[[ TEXT UNDER STUDY, beginning ]]
In recent times we have heard of the worst type of illegal actions indulged in by some police officers. Many ganja plants were detected in an SSP’s residence at a time the police were examining the bags of schoolchildren to check for narcotics being smuggled into schools. The sleuths should have searched the residences of the senior police officers first! Earlier there were three police officers in the Narcotics Bureau caught stealing drugs kept as court productions and sending stocks back into the drug market! Then there was the case of the policeman in charge of court productions who had removed the batteries from two vehicles and sold them. There were other policemen involved in treasure hunting and giving protection to persons felling valuable trees, sand mining illegally and even sexual abuse of underage children.
Now there are squabbles between gazetted officers and subordinates over matters which could be settled amicably. An instance of this nature was reported in the media between the SSP and the OIC of the Kebitigollawa police station. Earlier an SSP had filed a fundamental rights against a Senior DIG alleging he had been threatened by the latter. Such happenings were unheard of, of all places in the Police Department, in the good old days.
The police could not prevent the Easter Sunday suicide bombing which took the lives of over 250 innocents. The police have not been able to apprehend the mastermind behind this heinous crime to date. This on top of the murders of Lasantha Wickramatunge and Wasim Thajudeen. Most recently, the police have not been able to trace those who have threatened the Elections Commissioners even over half a month of the incident.
[[ TEXT UNDER STUDY, end ]]
[[ DATA EXTRACTS, beginning ]]
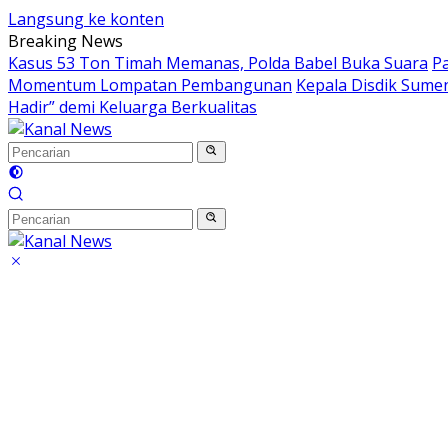
Langsung ke konten
Breaking News
Kasus 53 Ton Timah Memanas, Polda Babel Buka Suara
P
Momentum Lompatan Pembangunan
Kepala Disdik Sumen
Hadir” demi Keluarga Berkualitas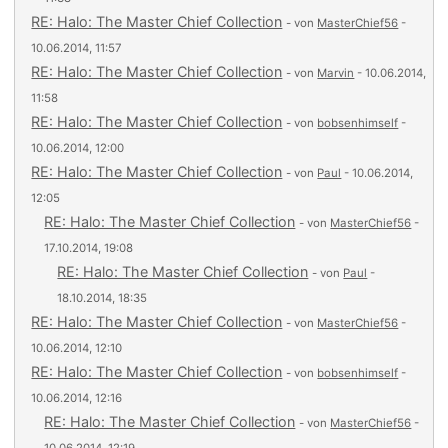
RE: Halo: The Master Chief Collection
- von
MasterChief56
-
10.06.2014, 11:57
RE: Halo: The Master Chief Collection
- von
Marvin
- 10.06.2014,
11:58
RE: Halo: The Master Chief Collection
- von
bobsenhimself
-
10.06.2014, 12:00
RE: Halo: The Master Chief Collection
- von
Paul
- 10.06.2014,
12:05
RE: Halo: The Master Chief Collection
- von
MasterChief56
-
17.10.2014, 19:08
RE: Halo: The Master Chief Collection
- von
Paul
-
18.10.2014, 18:35
RE: Halo: The Master Chief Collection
- von
MasterChief56
-
10.06.2014, 12:10
RE: Halo: The Master Chief Collection
- von
bobsenhimself
-
10.06.2014, 12:16
RE: Halo: The Master Chief Collection
- von
MasterChief56
-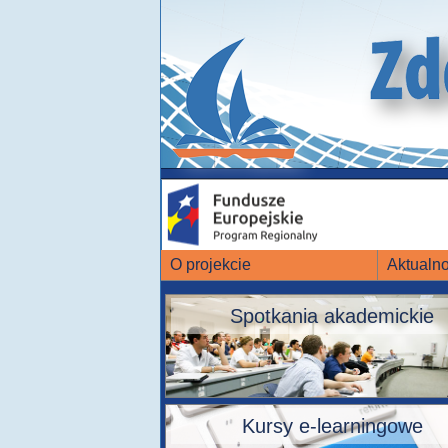
O projekcie
Aktualno
Spotkania akademickie
Kursy e-learningowe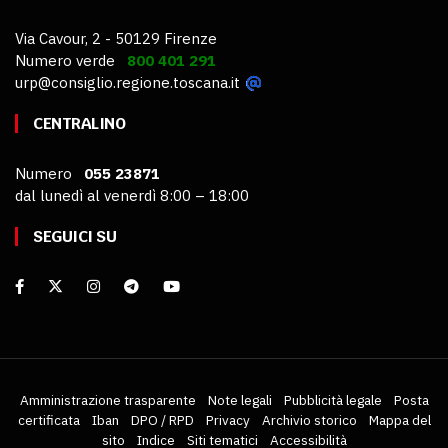
Via Cavour, 2 - 50129 Firenze
Numero verde
800 401 291
urp@consiglio.regione.toscana.it
CENTRALINO
Numero
055 23871
dal lunedì al venerdì 8:00 – 18:00
SEGUICI SU
Amministrazione trasparente
Note legali
Pubblicità legale
Posta
certificata
Iban
DPO / RPD
Privacy
Archivio storico
Mappa del
sito
Indice
Siti tematici
Accessibilità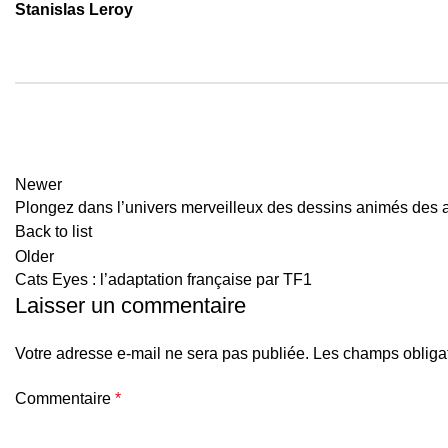
Stanislas Leroy
Newer
Plongez dans l’univers merveilleux des dessins animés des
Back to list
Older
Cats Eyes : l’adaptation française par TF1
Laisser un commentaire
Votre adresse e-mail ne sera pas publiée.
Les champs obligat
Commentaire
*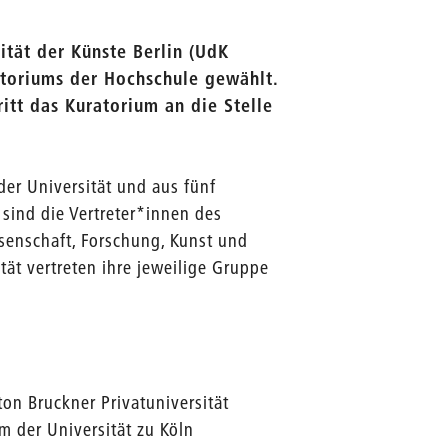
ität der Künste Berlin (UdK
atoriums der Hochschule gewählt.
itt das Kuratorium an die Stelle
der Universität und aus fünf
sind die Vertreter*innen des
ssenschaft, Forschung, Kunst und
tät vertreten ihre jeweilige Gruppe
ton Bruckner Privatuniversität
um der Universität zu Köln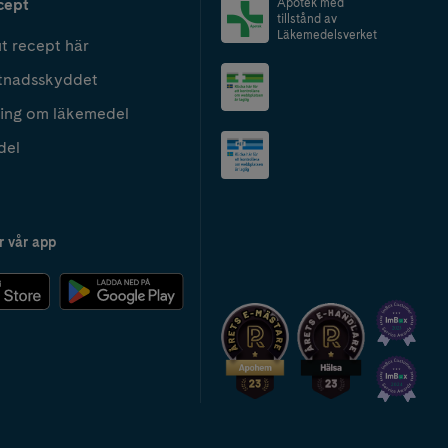
cept
Apotek med
tillstånd av
Läkemedelsverket
t recept här
tnadsskyddet
ing om läkemedel
del
r vår app
2024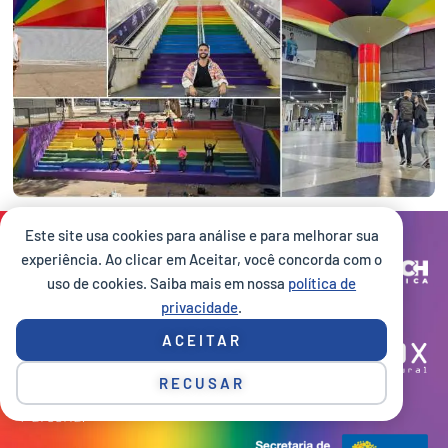
Este site usa cookies para análise e para melhorar sua
Site desenvolvido por:
experiência. Ao clicar em Aceitar, você concorda com o
uso de cookies. Saiba mais em nossa
política de
privacidade
.
Execução:
ACEITAR
RECUSAR
Parceria: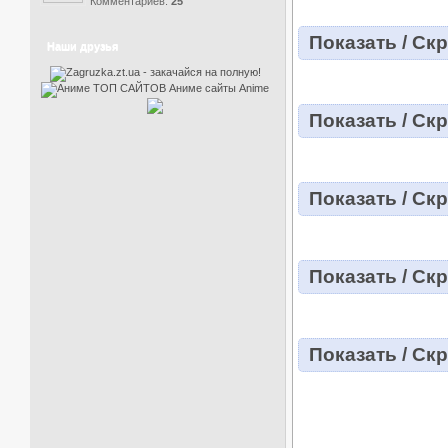
Комментариев:
25
Показать / Ск
Наши друзья
Показать / Ск
Показать / Ск
Показать / Ск
Показать / Ск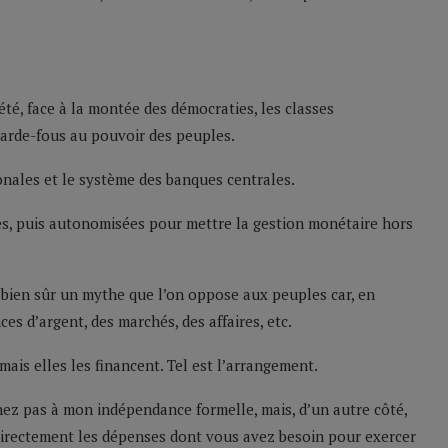
été, face à la montée des démocraties, les classes
garde-fous au pouvoir des peuples.
tionales et le système des banques centrales.
es, puis autonomisées pour mettre la gestion monétaire hors
bien sûr un mythe que l’on oppose aux peuples car, en
es d’argent, des marchés, des affaires, etc.
ais elles les financent. Tel est l’arrangement.
hez pas à mon indépendance formelle, mais, d’un autre côté,
directement les dépenses dont vous avez besoin pour exercer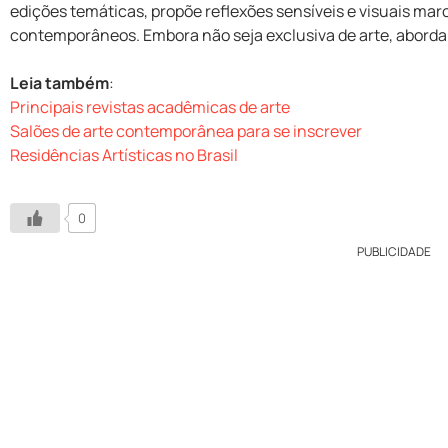
edições temáticas, propõe reflexões sensíveis e visuais mar
contemporâneos. Embora não seja exclusiva de arte, aborda 
Leia também
:
Principais revistas acadêmicas de arte
Salões de arte contemporânea para se inscrever
Residências Artísticas no Brasil
0
PUBLICIDADE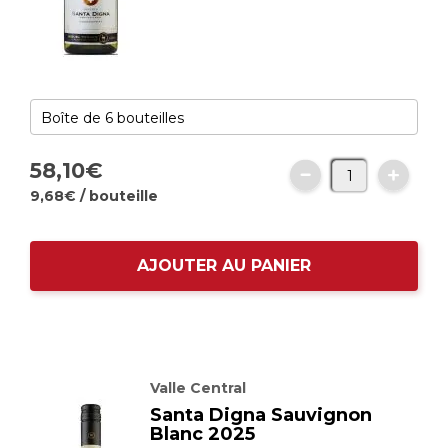
58,
10
€
9,
68
€
/ bouteille
AJOUTER AU PANIER
Valle Central
Santa Digna Sauvignon
Blanc 2025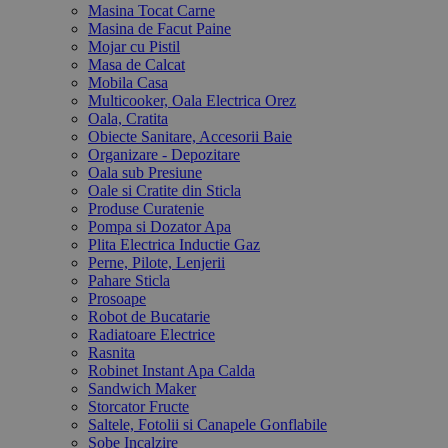
Masina Tocat Carne
Masina de Facut Paine
Mojar cu Pistil
Masa de Calcat
Mobila Casa
Multicooker, Oala Electrica Orez
Oala, Cratita
Obiecte Sanitare, Accesorii Baie
Organizare - Depozitare
Oala sub Presiune
Oale si Cratite din Sticla
Produse Curatenie
Pompa si Dozator Apa
Plita Electrica Inductie Gaz
Perne, Pilote, Lenjerii
Pahare Sticla
Prosoape
Robot de Bucatarie
Radiatoare Electrice
Rasnita
Robinet Instant Apa Calda
Sandwich Maker
Storcator Fructe
Saltele, Fotolii si Canapele Gonflabile
Sobe Incalzire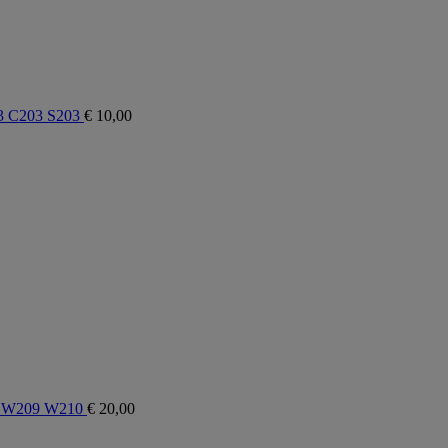
03 C203 S203
€
10,00
3 W209 W210
€
20,00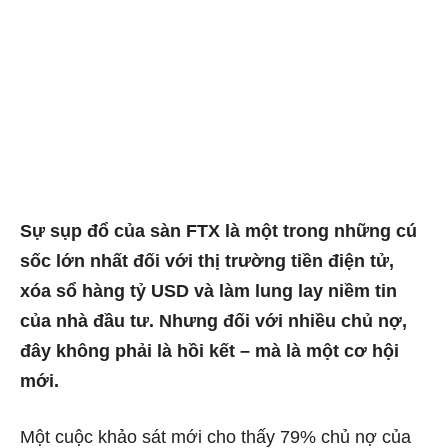
Sự sụp đổ của sàn FTX là một trong những cú
sốc lớn nhất đối với thị trường tiền điện tử,
xóa sổ hàng tỷ USD và làm lung lay niềm tin
của nhà đầu tư. Nhưng đối với nhiều chủ nợ,
đây không phải là hồi kết – mà là một cơ hội
mới.
Một cuộc khảo sát mới cho thấy 79% chủ nợ của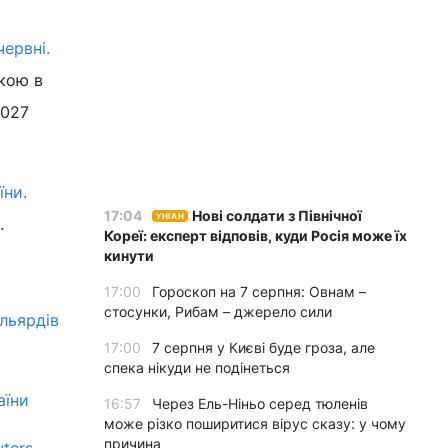
червні.
кою в
2027
їни.
17:04
Нові солдати з Північної
УНІАН
.
Кореї: експерт відповів, куди Росія може їх
кинути
17:00
Гороскоп на 7 серпня: Овнам –
стосунки, Рибам – джерело сили
льярдів
17:00
7 серпня у Києві буде гроза, але
спека нікуди не подінеться
аїни
16:57
Через Ель-Ніньо серед тюленів
може різко поширитися вірус сказу: у чому
причина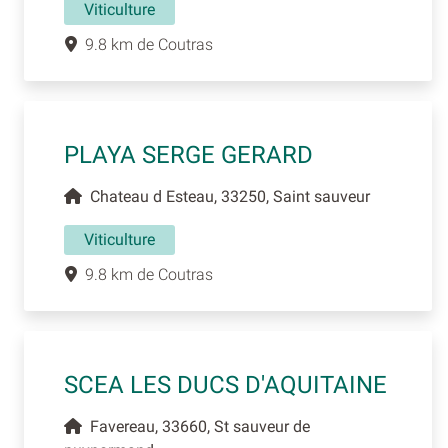
Viticulture
9.8 km de Coutras
PLAYA SERGE GERARD
Chateau d Esteau, 33250, Saint sauveur
Viticulture
9.8 km de Coutras
SCEA LES DUCS D'AQUITAINE
Favereau, 33660, St sauveur de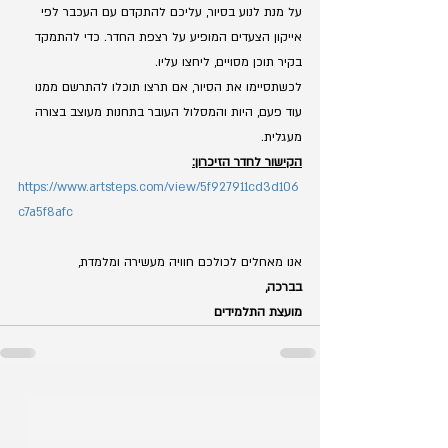
על מנת לנוע בסיור, עליכם להתקדם עם העכבר לפי 
אייקון הצעדים המופיע על רצפת החדר. כדי להתמקד 
בקיר תוכן מסויים, ליחצו עליו.
לכשתסיימו את הסיור, אם תרצו תוכלו להתרשם ממנו 
עוד פעם, היות והמסלול העובר בתחנות מעוצב בצורה 
מעגלית. 
הקישור לחדר הזיכרון:
https://www.artsteps.com/view/5f927911cd3d106
c7a5f8afc
אנו מאחלים לכולכם חוויה מעשירה ומלמדת, 
בברכה, 
מועצת התלמידים 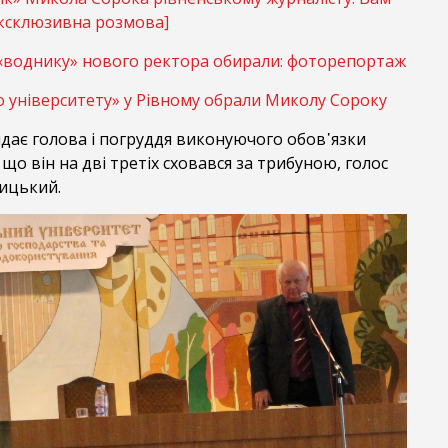
ксклюзивна розмова]
 «воднику» нового ректора обирали: фоторепортаж
 університету» у Рівному обрали Миколу Сороку
ядає голова і погруддя виконуючого обов᾽язки
що він на дві третіх сховався за трибуною, голос
ицький.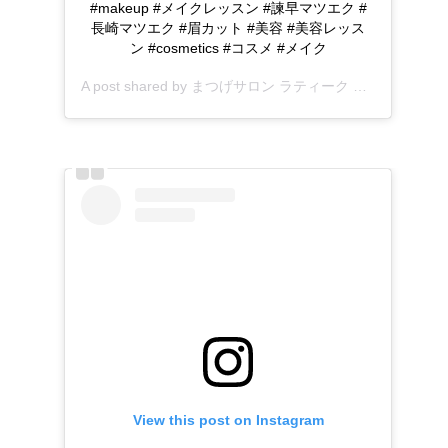
#makeup #メイクレッスン #諫早マツエク #
長崎マツエク #眉カット #美容 #美容レッス
ン #cosmetics #コスメ #メイク
A post shared by
まつげサロン ラティーク 長崎諫早
(@lat
View this post on Instagram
[[ DATA EXTRACTS, end ]]
» EXERCISE SET:
• 1. In the text on police misconduct, how many lives did the Easter Sunday suicide bombing take?
• 2. Rewrite the paragraph beginning "Now there are squabbles" from the text on police misconduct as a short bulleted list that keeps its main facts.

» TASK RESPONSES:
• 1. It took the lives of over 250 innocents.

• 2.
- Gazetted officers and subordinates now squabble over matters that could be settled amicably.
- The media reported one such dispute between the SSP and the OIC of the Kebitigollawa police station.
- Earlier, an SSP filed a fundamental rights case against a Senior DIG, alleging the Senior DIG had threatened him.
- Such happenings were unheard of in the Police Department in the good old days.